The result of direct inference without using VLLM is wrong, is it a problem with the model?

Question

The result of direct inference without using VLLM is wrong, is it a problem with the model?

lizhongv opened this issue 6 months ago · comments

from transformers import AutoTokenizer, AutoModelForCausalLM, AutoConfig, GenerationConfig
# from vllm import LLM, SamplingParams
import torch
device = torch.device(0)


def load_tokenizer_and_model():
  tokenizer = AutoTokenizer.from_pretrained('/root/autodl-tmp/selfrag_llama2_7b')
  config = AutoConfig.from_pretrained('/root/autodl-tmp/selfrag_llama2_7b')
  model = AutoModelForCausalLM.from_pretrained(
    '/root/autodl-tmp/selfrag_llama2_7b',
    torch_dtype=torch.float16,
    config=config
  )

  model.to(device)
  model.eval()
  return tokenizer, model

def format_prompt(input, paragraph=None):
  prompt = "### Instruction:\n{0}\n\n### Response:\n".format(input)
  if paragraph is not None:
    prompt += "[Retrieval]<paragraph>{0}</paragraph>".format(paragraph)
  return prompt

 if  __name__ == "__main__":
  query_1 = "Leave odd one out: twitter, instagram, whatsapp."
  query_2 = "Can you tell me the difference between llamas and alpacas?"
  queries = [query_1, query_2]
  tokenizer, model = load_tokenizer_and_model()

  for q in queries:
    # inputs = tokenizer([format_prompt(query) for query in queries], return_tensors='pt')
    inputs = tokenizer(format_prompt(q), return_tensors='pt')
    input_ids = inputs['input_ids'].to(device)
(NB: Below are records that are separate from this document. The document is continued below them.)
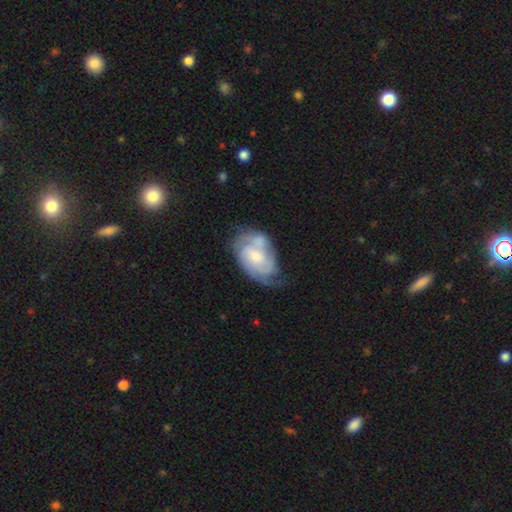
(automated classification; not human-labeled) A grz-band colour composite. It shows a featured or disk galaxy (76%) with no bar (55%), 2 (42%) tight (50%) spiral arms (91%) and a small central bulge (45%). Merging: none (50%).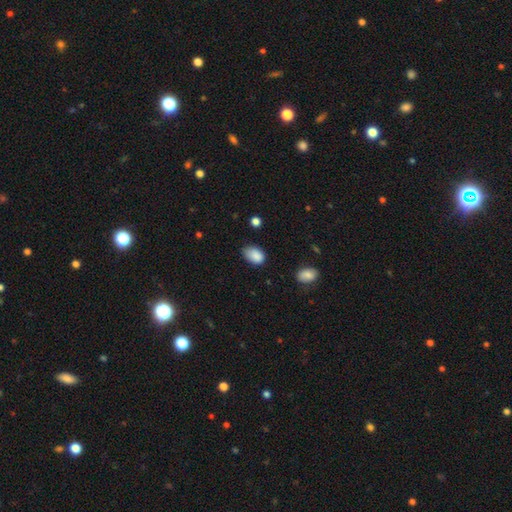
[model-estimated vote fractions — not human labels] A smooth galaxy with no disk features (87%) that is in between round and cigar-shaped (87%).

Vote fractions:
- Smooth or featured? smooth: 87% / star or artifact: 8% / featured or disk: 5%
- How rounded? in between: 87% / round: 12% / cigar-shaped: 1%
- Merging? none: 61% / minor disturbance: 32% / major disturbance: 6% / merger: 2%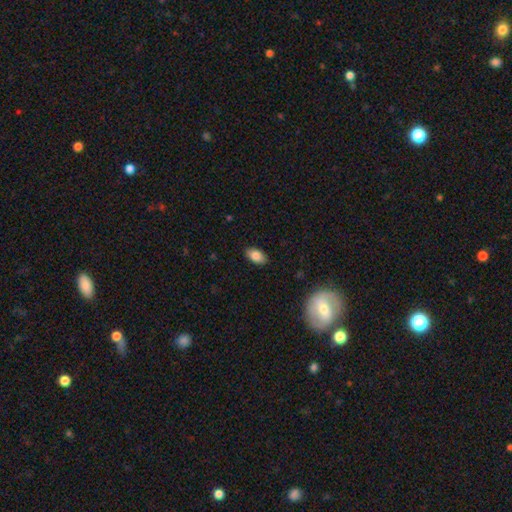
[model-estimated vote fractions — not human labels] Q: Smooth or featured?
A: smooth (84%); runner-up: featured or disk (8%)
Q: How rounded?
A: in between (93%); runner-up: round (5%)
Q: Merging?
A: none (88%); runner-up: minor disturbance (9%)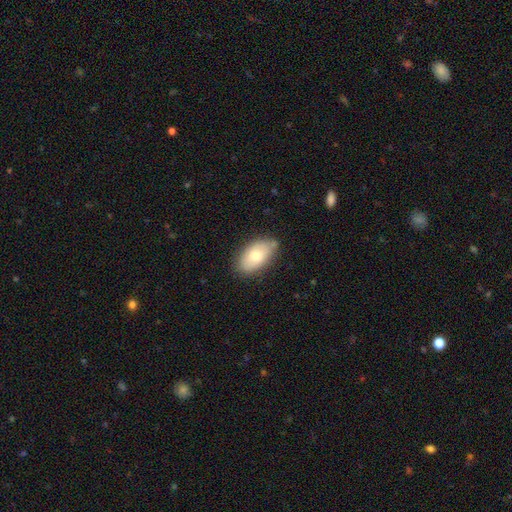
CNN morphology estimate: type=smooth (73%); roundness=in between (94%); merging=none (76%).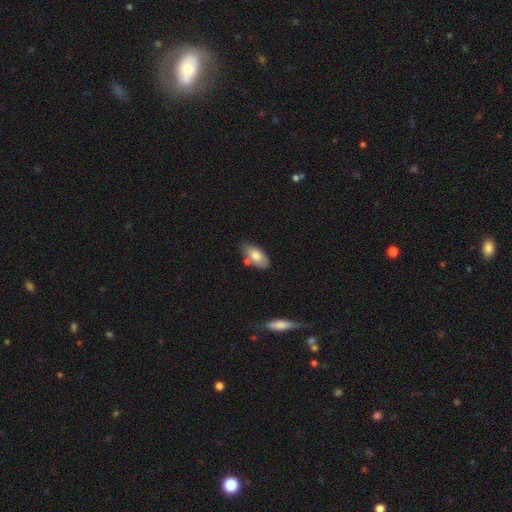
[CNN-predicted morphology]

    generation_config = GenerationConfig(
      temperature=0.0,
      top_p=1.0,
      max_tokens=100
    )
    with torch.no_grad():
      generation_output = model.generate(
        input_ids=input_ids,
        generation_config=generation_config,
        return_dict_in_generate=True,
        output_scores=True,
        repetition_penalty=1.2,
      )
    output = generation_output.sequences[0]
    output = tokenizer.decode(output, skip_special_tokens=True)
    print(output)

"""
'### Instruction:
Leave odd one out: twitter, instagram, whatsapp.

### Response:
Tw'


'### Instruction:
Can you tell me the difference between llamas and alpacas?

### Response:
S'
"""

Akari Asai · Answer 1 · Thu Dec 21 2023 12:51:32 GMT+0800 (China Standard Time)

Thank you for reporting! Did the model work okay with vllm? If so, the issue might be from the libraries.
When we were working on earlier versions of Self-RAG back in June, I had multiple issues related to inconsitent predictions between vllm and transformers (e.g.., transformers batch decoding with Llama2 had some issues, or vllm predictions aren't exactly same as transformers when they should match). For those cases, it might be better to check some open issues in vllm or transformers.

wanghao · Answer 2 · Tue Jan 02 2024 17:35:55 GMT+0800 (China Standard Time)

我也遇到了这个问题，非常的奇怪。请问有解决的思路吗？

wanghao · Answer 3 · Tue Jan 02 2024 17:36:16 GMT+0800 (China Standard Time)

I had the same problem, and it was very strange. Is there a solution?